Dampak yang luar biasa. Dan saya pribadi enggak nyangka sampai segitunya tulisan saya bisa berpengaruh. Enggak percaya? Kamu boleh googling berita tentang dia. Yang muncul di laman pertama google, dari media tempat saya bekerja, adalah tulisan saya semua.

Begitulah. Menulis di media harus amat sangat berhati-hati sekali. Dan saya yang berhati-hati sekalipun, tulisan benar sesuai fakta, tidak melanggar etika jurnalistik tapi masih saja tersandung masalah karena ada subjek yang tidak terima untuk diberitakan.

Bahkan pernah sampai tiga hari saya ‘diteror’ oleh orang yang tidak terima saya beritakan. Dia meminta berita yang saya tulis untuk segera diturunkan. Untuk informasi, reporter/wartawan atau apa pun itu namanya tidak punya wewenang untuk menurunkan berita yang telah ditulis. Itu menjadi keputusan dan wewenang atasan kami di kantor. Dan pertimbangan berita bisa diturunkan, yang utama, jika dianggap bermasalah untuk perusahaan. Selama berita itu benar, sesuai fakta. Berita yang telah dimuat, boleh untuk tidak diturunkan meski pun ada yang merasa terganggu dengan berita tersebut. Sekali lagi, digarisbawahi. Selama berita itu benar.

• _Tentang Tugas_:
Salinlah bagian teks bacaan di atas, mulai dari "Begitulah. Menulis di" dan berlanjut sampai "berita itu benar.". Baris-baris data berikut diambil dari sumber yang berbeda.

[Data koordinat kotak pembatas]
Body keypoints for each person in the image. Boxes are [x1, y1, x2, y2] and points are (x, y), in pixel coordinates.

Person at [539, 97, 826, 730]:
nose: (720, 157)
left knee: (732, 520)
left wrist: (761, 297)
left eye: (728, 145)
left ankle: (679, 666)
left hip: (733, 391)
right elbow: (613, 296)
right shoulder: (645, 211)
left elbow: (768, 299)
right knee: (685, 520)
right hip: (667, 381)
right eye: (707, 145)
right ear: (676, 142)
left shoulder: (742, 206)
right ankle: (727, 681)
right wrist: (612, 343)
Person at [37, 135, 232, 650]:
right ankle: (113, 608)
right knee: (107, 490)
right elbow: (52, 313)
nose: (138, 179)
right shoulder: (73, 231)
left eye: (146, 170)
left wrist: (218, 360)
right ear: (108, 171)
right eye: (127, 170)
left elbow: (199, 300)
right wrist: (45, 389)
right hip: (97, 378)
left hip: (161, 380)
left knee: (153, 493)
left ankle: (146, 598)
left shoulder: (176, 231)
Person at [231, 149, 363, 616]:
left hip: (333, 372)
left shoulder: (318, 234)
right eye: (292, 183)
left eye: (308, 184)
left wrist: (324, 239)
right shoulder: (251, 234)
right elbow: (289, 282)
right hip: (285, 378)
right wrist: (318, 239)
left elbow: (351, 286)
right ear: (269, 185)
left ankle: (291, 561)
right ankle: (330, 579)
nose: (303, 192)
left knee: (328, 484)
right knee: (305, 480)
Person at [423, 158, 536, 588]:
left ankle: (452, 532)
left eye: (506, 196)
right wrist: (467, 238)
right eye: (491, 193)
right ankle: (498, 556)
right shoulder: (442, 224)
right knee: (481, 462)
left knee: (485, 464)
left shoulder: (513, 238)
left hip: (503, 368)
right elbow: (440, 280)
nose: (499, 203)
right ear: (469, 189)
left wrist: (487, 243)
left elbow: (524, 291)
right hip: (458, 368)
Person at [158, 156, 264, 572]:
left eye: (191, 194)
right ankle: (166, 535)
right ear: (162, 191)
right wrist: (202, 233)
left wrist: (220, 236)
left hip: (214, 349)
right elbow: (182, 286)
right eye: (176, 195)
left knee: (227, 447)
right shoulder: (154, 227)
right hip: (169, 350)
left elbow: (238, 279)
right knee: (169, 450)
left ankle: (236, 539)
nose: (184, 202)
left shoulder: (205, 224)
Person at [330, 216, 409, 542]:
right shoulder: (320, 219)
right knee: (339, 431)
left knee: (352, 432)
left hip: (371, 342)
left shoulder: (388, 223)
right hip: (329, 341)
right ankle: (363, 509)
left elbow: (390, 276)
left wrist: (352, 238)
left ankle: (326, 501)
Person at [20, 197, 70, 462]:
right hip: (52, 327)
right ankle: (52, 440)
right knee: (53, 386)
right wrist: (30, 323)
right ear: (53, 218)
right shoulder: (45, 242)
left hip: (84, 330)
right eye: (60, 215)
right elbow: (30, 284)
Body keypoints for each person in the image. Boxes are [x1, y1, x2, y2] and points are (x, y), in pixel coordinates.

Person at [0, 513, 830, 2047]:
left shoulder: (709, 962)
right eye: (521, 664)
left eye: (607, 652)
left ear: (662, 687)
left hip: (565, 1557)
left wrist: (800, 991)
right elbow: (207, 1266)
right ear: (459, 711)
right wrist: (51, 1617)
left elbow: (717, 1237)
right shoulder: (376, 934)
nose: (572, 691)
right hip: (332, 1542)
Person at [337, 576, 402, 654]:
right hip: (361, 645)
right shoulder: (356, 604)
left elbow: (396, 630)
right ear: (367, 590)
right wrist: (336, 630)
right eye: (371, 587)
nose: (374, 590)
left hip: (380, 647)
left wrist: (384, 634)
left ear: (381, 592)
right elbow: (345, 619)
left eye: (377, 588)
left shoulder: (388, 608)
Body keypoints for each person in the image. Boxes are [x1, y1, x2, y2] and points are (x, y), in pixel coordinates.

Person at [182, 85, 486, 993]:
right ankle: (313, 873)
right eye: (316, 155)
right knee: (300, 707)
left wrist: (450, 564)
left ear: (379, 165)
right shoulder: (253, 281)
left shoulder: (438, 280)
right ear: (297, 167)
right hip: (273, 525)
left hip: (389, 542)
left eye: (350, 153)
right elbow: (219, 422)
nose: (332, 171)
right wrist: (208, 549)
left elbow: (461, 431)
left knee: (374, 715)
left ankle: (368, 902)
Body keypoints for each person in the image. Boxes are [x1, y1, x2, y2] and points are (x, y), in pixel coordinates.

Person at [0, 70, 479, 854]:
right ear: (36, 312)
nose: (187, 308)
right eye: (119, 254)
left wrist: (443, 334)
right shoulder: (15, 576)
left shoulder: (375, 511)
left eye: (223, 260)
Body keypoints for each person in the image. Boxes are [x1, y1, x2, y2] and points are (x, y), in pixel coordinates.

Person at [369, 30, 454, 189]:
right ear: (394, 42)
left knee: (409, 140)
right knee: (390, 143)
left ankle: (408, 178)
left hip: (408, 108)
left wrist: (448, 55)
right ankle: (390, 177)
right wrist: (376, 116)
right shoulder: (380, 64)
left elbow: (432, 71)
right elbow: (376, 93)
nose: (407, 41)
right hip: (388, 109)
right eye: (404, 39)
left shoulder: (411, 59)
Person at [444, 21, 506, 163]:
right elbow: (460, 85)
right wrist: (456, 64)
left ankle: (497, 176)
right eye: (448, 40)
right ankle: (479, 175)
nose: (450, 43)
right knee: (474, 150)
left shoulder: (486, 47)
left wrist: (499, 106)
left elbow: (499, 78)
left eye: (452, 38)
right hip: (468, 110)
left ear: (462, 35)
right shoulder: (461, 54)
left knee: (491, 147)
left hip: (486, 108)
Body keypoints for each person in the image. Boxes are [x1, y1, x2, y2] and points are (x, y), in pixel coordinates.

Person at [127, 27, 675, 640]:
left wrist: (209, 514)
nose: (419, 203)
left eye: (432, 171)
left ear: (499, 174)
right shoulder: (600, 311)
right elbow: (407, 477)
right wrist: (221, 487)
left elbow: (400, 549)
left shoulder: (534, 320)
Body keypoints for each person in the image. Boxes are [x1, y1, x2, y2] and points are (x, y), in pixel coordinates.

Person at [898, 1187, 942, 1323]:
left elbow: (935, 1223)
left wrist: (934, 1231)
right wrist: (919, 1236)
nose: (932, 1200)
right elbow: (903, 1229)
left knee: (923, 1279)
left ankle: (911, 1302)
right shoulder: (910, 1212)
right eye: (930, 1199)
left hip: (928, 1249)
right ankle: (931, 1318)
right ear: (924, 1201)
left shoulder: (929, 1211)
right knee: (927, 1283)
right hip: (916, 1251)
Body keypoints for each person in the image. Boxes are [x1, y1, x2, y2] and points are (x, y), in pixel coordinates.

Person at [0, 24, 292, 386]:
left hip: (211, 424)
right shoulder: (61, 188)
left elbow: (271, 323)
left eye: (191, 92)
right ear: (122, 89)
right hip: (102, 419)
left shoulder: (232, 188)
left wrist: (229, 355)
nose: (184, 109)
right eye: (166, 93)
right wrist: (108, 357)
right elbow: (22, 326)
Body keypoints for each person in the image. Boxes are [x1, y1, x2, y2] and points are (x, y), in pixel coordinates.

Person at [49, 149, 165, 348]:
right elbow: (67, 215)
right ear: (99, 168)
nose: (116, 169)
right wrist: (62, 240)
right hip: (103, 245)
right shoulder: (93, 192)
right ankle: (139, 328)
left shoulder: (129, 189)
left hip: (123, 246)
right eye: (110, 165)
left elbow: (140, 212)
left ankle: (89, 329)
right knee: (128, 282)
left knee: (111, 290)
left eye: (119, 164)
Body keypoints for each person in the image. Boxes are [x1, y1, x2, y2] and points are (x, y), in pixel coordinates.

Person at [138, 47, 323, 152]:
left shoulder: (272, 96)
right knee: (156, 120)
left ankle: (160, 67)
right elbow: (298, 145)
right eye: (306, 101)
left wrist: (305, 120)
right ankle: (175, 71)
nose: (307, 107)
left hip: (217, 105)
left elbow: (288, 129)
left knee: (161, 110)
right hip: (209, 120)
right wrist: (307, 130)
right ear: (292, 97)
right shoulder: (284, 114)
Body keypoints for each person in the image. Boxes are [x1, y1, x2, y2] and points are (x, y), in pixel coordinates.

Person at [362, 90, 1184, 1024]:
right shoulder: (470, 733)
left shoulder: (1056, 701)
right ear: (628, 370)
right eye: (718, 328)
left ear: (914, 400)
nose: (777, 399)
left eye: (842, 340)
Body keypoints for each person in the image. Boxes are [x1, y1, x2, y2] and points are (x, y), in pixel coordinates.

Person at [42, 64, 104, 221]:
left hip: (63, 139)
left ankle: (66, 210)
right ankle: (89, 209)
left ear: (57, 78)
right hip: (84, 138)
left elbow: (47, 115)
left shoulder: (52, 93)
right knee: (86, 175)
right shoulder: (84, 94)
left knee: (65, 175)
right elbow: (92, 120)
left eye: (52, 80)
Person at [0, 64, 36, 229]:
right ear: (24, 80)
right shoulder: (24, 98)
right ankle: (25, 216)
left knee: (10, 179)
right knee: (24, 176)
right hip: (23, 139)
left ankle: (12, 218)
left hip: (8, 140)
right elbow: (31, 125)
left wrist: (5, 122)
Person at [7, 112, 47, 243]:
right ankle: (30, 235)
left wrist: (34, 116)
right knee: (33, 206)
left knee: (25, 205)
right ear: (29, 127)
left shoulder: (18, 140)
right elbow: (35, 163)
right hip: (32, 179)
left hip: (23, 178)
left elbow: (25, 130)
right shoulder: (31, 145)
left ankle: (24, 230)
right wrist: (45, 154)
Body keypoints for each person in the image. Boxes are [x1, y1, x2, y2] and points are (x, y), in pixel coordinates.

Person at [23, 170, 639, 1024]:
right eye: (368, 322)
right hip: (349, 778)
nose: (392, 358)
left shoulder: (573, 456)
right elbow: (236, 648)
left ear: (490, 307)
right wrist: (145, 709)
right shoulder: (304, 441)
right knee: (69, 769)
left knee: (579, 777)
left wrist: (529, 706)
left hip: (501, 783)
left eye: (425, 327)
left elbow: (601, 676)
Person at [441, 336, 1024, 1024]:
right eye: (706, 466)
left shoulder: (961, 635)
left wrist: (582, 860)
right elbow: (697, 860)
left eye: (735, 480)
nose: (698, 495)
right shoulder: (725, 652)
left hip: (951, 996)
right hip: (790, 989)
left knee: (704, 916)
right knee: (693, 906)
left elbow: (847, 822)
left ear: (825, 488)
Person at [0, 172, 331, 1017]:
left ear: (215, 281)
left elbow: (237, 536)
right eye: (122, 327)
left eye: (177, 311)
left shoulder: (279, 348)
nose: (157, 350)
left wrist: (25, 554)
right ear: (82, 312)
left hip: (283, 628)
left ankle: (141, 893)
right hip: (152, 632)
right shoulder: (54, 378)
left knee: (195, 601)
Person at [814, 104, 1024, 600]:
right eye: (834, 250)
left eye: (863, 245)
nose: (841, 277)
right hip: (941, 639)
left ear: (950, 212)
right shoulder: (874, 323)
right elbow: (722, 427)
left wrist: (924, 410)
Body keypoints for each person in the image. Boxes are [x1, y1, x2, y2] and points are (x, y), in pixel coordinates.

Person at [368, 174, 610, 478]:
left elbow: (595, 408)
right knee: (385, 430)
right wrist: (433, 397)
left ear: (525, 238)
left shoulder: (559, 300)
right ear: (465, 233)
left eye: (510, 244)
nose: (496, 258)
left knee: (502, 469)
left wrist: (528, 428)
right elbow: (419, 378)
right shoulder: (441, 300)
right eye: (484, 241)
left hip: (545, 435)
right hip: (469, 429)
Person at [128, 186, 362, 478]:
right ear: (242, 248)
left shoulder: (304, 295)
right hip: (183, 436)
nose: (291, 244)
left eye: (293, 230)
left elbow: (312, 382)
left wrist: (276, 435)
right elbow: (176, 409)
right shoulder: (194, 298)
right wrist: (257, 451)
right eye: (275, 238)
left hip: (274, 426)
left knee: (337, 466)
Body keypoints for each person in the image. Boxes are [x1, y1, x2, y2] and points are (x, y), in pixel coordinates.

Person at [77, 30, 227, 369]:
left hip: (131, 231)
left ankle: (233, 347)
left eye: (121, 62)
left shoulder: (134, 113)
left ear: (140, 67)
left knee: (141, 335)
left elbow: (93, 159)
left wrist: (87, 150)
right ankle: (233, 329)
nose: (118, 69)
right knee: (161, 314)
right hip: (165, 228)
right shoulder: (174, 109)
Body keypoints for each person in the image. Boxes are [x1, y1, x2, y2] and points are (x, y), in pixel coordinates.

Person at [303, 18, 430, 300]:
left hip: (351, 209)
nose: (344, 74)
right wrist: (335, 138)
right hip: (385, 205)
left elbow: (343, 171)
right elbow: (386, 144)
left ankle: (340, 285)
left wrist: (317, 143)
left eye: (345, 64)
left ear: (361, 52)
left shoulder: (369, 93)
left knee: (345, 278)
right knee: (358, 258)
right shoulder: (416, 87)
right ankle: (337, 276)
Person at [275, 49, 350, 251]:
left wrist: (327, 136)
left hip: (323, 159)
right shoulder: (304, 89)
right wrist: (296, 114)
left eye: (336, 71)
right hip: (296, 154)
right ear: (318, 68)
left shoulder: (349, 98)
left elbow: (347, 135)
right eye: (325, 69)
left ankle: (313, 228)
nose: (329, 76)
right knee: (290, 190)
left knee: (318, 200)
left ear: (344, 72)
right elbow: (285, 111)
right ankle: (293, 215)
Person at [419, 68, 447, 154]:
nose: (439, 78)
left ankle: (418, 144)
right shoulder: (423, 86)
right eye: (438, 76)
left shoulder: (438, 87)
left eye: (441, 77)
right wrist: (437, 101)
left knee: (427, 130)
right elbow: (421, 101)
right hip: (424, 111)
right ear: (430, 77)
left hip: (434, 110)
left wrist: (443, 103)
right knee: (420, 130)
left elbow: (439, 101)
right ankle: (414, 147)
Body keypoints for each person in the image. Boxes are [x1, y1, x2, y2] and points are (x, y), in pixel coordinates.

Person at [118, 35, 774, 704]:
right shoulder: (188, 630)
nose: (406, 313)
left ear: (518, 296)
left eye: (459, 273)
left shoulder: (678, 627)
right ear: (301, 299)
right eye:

• _Penyelesaian Tugas_:
Begitulah. Menulis di media harus amat sangat berhati-hati sekali. Dan saya yang berhati-hati sekalipun, tulisan benar sesuai fakta, tidak melanggar etika jurnalistik tapi masih saja tersandung masalah karena ada subjek yang tidak terima untuk diberitakan.

Bahkan pernah sampai tiga hari saya ‘diteror’ oleh orang yang tidak terima saya beritakan. Dia meminta berita yang saya tulis untuk segera diturunkan. Untuk informasi, reporter/wartawan atau apa pun itu namanya tidak punya wewenang untuk menurunkan berita yang telah ditulis. Itu menjadi keputusan dan wewenang atasan kami di kantor. Dan pertimbangan berita bisa diturunkan, yang utama, jika dianggap bermasalah untuk perusahaan. Selama berita itu benar, sesuai fakta. Berita yang telah dimuat, boleh untuk tidak diturunkan meski pun ada yang merasa terganggu dengan berita tersebut. Sekali lagi, digarisbawahi. Selama berita itu benar.